··· EXERCISE DATA
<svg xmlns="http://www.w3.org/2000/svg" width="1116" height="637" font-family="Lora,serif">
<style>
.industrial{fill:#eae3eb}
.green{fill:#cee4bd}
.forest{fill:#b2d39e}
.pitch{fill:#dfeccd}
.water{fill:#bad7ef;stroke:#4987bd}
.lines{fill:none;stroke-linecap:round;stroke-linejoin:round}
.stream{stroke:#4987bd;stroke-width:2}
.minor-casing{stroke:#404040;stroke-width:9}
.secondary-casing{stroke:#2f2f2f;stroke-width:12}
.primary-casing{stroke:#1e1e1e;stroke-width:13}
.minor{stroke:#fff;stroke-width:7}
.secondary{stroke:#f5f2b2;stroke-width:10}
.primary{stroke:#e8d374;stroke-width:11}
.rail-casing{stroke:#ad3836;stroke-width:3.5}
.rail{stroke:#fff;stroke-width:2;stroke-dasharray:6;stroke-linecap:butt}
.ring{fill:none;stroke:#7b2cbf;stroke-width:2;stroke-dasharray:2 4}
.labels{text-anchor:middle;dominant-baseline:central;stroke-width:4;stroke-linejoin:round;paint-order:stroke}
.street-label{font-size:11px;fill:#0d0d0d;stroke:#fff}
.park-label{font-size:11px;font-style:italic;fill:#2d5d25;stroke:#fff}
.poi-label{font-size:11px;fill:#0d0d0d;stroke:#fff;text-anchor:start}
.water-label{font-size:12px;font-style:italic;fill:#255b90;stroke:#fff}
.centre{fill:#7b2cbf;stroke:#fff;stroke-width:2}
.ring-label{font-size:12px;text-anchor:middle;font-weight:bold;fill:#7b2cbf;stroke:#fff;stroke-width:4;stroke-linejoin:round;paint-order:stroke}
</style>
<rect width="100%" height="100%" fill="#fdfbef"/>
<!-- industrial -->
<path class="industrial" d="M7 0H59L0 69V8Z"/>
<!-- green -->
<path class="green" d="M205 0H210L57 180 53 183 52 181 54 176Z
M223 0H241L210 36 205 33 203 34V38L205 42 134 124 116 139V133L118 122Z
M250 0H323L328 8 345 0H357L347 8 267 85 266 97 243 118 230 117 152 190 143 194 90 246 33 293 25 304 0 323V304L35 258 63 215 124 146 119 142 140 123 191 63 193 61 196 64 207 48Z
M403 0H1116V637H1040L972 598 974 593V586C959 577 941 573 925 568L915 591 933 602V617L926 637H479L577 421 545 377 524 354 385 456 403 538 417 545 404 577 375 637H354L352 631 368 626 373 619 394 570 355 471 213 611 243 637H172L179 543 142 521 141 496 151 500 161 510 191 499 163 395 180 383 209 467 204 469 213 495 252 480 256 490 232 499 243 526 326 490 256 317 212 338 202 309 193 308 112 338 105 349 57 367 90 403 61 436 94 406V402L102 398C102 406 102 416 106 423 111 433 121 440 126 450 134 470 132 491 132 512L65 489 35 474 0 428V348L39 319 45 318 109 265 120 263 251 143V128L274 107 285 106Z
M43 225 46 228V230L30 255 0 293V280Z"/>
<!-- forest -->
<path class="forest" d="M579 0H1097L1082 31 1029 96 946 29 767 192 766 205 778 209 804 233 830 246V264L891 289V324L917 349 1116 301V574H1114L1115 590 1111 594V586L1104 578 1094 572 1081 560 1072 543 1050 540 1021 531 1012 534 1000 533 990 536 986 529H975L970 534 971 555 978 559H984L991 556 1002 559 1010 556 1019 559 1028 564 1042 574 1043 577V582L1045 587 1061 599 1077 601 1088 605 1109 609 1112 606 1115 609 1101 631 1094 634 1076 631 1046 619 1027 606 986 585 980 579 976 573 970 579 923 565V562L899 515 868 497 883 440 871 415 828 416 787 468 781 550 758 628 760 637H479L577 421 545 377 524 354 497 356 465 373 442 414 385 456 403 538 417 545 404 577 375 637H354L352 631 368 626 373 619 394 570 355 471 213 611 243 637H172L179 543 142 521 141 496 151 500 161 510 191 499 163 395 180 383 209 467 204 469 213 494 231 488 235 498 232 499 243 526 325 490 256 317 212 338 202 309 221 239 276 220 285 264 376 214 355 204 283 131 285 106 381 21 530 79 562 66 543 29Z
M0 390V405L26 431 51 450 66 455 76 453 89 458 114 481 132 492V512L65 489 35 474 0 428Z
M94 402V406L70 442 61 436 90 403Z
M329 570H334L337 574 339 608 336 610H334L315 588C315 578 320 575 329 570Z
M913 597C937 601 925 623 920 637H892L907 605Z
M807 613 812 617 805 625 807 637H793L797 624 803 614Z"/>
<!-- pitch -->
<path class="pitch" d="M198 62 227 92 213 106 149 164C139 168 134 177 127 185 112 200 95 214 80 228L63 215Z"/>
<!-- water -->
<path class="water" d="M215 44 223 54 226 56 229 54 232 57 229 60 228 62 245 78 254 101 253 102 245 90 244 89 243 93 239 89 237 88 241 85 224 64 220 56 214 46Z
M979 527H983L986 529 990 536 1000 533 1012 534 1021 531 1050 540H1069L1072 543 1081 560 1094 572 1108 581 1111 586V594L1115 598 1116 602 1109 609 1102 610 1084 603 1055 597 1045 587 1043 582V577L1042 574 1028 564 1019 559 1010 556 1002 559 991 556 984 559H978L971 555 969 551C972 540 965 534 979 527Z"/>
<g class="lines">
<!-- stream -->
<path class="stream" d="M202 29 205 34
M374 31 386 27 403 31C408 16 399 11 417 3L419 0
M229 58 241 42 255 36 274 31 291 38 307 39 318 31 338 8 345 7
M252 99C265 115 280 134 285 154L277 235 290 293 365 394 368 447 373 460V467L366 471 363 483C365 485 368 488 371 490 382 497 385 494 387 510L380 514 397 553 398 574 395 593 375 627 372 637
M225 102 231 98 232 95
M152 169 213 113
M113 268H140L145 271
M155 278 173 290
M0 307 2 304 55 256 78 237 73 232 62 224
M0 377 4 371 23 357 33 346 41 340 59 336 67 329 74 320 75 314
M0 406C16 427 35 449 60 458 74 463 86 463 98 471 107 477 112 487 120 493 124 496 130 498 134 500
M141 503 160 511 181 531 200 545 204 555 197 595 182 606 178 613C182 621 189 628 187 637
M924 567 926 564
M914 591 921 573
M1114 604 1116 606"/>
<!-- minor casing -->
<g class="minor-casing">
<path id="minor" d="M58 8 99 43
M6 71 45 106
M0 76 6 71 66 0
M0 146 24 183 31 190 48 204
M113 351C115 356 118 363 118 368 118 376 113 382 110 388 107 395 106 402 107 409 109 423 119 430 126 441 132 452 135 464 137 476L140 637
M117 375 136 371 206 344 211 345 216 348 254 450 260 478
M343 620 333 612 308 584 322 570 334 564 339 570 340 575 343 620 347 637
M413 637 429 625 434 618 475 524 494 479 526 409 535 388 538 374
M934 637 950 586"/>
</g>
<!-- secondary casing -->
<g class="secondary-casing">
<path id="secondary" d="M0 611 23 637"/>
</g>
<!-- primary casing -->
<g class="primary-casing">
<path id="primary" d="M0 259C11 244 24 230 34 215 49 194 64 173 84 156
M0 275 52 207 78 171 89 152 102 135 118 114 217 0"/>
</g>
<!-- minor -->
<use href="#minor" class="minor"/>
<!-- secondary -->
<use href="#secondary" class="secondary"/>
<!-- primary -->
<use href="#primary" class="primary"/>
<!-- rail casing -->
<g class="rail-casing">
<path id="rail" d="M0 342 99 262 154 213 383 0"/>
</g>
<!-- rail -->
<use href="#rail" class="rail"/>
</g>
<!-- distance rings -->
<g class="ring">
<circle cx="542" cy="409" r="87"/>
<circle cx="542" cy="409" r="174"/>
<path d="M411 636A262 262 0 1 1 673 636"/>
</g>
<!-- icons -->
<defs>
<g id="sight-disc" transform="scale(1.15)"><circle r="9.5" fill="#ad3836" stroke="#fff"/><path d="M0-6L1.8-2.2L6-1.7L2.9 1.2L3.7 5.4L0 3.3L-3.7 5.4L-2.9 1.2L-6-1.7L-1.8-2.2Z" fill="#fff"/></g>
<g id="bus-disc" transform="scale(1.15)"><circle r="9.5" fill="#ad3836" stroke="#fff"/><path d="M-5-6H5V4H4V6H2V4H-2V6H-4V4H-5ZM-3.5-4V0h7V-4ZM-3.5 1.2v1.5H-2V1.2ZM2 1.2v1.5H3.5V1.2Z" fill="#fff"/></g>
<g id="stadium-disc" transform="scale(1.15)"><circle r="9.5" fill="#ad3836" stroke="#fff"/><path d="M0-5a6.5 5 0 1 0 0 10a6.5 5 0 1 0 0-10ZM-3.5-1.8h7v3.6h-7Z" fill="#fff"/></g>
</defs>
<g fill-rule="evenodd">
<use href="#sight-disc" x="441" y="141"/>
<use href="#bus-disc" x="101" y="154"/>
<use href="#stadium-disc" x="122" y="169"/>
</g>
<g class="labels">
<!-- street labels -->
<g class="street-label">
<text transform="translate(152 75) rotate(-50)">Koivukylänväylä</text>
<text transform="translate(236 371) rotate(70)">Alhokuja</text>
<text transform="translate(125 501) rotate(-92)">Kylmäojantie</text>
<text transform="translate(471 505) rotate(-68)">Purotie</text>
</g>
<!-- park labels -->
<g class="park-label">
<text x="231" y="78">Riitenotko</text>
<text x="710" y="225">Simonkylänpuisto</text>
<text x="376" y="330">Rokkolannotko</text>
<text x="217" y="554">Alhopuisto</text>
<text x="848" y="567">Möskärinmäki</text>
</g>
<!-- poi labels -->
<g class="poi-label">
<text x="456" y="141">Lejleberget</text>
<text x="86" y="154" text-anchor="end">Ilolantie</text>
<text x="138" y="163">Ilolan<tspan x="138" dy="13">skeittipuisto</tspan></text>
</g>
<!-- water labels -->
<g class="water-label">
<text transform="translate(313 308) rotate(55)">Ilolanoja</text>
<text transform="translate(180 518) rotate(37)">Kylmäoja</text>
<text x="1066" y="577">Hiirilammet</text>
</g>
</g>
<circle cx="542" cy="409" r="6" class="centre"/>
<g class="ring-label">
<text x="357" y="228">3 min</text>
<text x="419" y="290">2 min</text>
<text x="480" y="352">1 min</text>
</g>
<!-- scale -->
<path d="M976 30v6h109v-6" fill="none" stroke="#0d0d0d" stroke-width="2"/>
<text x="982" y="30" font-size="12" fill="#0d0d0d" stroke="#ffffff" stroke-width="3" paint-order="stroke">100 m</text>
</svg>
······
··· EXERCISE DATA
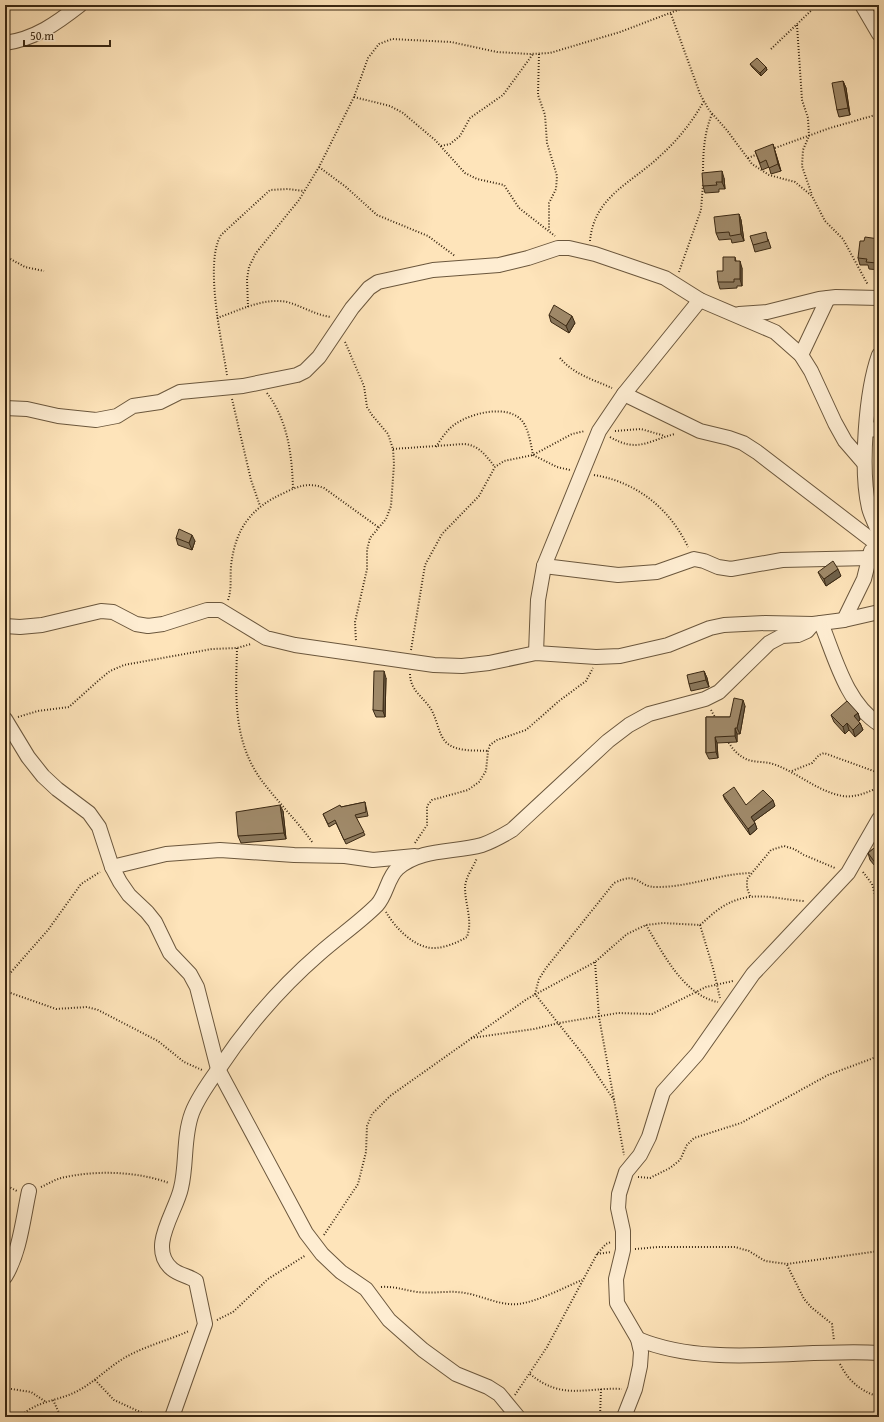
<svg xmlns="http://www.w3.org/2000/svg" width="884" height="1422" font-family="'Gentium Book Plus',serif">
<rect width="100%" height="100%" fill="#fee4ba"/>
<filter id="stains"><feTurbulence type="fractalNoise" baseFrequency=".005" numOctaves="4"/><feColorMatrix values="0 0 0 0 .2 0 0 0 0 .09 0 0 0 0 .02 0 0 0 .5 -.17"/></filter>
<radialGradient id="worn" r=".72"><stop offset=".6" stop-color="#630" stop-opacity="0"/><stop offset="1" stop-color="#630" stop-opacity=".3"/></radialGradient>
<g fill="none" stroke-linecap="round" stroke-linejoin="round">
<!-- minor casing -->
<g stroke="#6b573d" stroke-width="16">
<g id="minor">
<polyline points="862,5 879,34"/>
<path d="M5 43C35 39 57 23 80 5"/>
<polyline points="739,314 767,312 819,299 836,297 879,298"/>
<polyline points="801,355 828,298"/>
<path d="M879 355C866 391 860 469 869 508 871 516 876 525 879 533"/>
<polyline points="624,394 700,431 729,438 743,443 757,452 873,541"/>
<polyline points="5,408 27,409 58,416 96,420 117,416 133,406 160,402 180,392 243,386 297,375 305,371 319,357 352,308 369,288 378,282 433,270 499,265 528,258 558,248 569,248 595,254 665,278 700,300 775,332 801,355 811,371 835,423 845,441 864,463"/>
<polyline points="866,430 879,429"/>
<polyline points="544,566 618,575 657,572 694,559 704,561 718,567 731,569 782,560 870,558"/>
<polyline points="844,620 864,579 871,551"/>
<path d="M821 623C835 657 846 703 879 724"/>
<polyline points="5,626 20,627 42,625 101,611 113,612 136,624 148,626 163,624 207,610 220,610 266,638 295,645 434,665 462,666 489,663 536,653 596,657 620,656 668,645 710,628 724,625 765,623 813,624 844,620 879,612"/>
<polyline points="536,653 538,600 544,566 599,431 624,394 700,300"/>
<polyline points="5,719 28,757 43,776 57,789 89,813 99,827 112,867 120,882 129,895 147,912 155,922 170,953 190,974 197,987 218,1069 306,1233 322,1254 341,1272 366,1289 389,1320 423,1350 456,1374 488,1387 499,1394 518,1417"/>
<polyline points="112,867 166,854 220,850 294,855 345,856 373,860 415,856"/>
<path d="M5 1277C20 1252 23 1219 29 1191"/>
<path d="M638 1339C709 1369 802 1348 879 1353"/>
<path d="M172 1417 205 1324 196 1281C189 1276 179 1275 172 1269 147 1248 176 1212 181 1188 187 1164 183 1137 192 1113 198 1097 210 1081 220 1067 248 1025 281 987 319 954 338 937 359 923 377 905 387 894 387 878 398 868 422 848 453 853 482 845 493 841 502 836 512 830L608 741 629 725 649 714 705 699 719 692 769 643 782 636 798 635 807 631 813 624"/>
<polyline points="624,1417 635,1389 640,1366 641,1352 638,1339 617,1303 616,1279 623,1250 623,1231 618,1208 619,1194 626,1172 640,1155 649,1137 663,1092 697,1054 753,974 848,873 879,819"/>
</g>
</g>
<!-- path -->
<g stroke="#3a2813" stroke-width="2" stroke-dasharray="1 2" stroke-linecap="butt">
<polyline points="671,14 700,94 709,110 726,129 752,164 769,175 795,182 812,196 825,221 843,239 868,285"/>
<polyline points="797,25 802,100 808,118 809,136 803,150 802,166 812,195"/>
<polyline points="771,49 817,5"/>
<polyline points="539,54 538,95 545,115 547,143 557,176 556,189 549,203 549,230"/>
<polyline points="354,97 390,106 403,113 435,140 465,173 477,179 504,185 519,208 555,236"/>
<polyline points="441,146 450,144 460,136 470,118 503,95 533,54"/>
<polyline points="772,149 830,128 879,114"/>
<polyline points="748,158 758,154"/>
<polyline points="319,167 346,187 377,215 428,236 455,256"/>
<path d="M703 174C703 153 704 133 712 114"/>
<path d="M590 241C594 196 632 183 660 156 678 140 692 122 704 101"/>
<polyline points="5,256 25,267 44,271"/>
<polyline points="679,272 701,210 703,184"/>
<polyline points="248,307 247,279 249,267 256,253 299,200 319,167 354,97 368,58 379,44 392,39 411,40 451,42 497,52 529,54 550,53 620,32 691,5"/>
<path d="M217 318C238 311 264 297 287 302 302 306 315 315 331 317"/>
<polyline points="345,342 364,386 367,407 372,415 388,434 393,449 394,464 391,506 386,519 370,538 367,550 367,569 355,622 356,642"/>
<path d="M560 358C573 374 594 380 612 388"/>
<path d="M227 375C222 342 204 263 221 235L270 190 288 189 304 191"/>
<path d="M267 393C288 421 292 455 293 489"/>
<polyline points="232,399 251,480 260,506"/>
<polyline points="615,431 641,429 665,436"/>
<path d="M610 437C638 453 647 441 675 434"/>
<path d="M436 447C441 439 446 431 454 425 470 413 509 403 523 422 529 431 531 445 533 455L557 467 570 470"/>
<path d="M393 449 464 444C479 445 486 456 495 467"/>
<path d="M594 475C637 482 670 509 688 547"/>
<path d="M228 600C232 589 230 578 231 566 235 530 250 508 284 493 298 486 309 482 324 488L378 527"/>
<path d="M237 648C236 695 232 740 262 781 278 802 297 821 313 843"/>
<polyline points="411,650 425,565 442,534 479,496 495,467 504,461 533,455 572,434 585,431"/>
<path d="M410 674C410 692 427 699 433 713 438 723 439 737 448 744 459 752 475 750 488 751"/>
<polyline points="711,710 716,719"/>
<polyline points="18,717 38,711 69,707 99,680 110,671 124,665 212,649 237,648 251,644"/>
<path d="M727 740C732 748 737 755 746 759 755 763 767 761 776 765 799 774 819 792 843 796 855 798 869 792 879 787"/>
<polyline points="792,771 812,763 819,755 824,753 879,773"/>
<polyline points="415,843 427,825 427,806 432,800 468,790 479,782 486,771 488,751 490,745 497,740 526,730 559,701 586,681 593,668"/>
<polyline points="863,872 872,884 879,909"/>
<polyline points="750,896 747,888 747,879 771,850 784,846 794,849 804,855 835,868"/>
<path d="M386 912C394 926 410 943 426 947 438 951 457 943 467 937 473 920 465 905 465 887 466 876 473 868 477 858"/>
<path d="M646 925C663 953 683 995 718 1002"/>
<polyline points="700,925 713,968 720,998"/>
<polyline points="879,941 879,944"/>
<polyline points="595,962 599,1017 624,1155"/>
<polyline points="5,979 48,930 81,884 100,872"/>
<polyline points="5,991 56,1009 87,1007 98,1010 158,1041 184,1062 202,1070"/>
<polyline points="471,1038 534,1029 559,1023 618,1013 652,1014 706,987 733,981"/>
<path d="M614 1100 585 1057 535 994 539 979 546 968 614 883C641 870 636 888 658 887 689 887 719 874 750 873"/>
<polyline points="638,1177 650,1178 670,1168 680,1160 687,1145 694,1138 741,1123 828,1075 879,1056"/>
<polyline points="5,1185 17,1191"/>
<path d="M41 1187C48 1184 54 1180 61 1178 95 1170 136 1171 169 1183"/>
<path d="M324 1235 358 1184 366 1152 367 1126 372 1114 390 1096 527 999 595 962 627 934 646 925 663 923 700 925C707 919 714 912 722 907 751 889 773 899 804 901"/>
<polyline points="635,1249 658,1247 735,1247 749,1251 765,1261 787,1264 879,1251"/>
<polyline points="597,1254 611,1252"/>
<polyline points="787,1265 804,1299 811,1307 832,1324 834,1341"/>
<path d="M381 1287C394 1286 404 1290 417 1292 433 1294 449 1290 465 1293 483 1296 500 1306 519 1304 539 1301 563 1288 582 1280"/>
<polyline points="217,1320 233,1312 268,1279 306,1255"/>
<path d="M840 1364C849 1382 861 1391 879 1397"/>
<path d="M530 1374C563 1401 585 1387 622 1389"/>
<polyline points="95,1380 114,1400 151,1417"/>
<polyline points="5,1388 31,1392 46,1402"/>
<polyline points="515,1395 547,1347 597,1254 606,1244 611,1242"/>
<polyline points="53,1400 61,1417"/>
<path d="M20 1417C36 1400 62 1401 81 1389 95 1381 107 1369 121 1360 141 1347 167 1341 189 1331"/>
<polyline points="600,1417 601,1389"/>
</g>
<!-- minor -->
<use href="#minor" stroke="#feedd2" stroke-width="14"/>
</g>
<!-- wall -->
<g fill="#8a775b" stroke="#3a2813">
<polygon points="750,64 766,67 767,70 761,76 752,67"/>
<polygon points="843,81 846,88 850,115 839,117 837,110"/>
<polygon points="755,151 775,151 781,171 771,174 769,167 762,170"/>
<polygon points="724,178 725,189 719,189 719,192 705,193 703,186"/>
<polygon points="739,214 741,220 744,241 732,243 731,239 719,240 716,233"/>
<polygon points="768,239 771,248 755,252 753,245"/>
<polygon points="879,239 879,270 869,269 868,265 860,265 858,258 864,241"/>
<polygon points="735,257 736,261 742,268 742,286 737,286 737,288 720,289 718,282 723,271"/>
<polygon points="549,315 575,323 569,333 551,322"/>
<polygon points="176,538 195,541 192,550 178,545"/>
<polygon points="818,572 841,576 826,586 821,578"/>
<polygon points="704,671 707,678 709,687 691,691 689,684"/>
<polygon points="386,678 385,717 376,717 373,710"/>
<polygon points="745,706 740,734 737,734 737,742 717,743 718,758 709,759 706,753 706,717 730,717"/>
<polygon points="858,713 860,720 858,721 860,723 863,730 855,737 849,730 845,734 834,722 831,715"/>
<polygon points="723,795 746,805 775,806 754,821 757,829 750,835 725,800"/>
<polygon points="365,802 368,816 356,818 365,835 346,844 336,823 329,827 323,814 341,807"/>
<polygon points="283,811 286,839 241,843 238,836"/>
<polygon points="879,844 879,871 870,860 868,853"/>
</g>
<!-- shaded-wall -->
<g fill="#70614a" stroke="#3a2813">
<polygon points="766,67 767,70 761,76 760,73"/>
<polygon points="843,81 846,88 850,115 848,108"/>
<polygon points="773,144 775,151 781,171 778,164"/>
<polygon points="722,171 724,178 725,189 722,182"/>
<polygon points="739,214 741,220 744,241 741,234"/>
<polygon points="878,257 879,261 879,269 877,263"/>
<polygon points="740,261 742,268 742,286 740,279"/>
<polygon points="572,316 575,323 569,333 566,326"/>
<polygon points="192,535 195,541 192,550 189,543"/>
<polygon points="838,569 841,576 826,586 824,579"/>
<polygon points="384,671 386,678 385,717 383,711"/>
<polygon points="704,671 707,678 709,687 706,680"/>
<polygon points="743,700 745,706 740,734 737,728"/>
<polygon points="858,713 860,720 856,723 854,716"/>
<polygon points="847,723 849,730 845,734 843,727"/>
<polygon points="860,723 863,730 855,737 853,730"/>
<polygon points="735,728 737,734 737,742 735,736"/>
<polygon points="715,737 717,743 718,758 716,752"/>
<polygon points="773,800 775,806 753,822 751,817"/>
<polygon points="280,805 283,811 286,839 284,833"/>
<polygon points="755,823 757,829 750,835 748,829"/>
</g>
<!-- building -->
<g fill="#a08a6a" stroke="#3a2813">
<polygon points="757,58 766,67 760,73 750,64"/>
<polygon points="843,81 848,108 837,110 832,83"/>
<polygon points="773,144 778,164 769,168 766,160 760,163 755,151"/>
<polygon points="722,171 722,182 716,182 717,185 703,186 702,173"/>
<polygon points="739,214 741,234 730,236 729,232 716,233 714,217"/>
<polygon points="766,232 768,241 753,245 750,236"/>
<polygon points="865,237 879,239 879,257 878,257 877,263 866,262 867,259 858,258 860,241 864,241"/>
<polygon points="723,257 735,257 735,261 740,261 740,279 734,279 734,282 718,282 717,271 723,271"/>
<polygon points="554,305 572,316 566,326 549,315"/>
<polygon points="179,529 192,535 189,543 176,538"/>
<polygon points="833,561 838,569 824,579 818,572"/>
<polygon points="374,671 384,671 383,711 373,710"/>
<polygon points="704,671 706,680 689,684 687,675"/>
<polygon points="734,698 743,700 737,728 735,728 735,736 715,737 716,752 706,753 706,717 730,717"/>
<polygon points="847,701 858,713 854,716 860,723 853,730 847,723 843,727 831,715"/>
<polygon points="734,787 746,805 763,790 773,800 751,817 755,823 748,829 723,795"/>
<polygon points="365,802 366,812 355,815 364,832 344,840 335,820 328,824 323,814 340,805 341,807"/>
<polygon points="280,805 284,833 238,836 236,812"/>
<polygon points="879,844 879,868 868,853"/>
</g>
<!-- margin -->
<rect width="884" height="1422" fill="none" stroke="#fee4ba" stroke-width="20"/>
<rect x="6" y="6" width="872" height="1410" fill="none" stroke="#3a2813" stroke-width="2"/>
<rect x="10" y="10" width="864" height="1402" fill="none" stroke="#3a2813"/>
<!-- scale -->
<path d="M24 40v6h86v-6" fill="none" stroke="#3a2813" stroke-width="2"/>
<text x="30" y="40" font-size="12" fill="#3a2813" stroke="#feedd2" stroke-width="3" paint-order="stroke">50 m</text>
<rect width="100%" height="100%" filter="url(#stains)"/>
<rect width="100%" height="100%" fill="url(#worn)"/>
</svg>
······
**EXERCISE OBJECTIVE**
Go through the listing, and whenever a line contains the string "lines", copy that line.

**EXPECTED OUTPUT**
.lines{fill:none;stroke-linecap:round;stroke-linejoin:round}
<g class="lines">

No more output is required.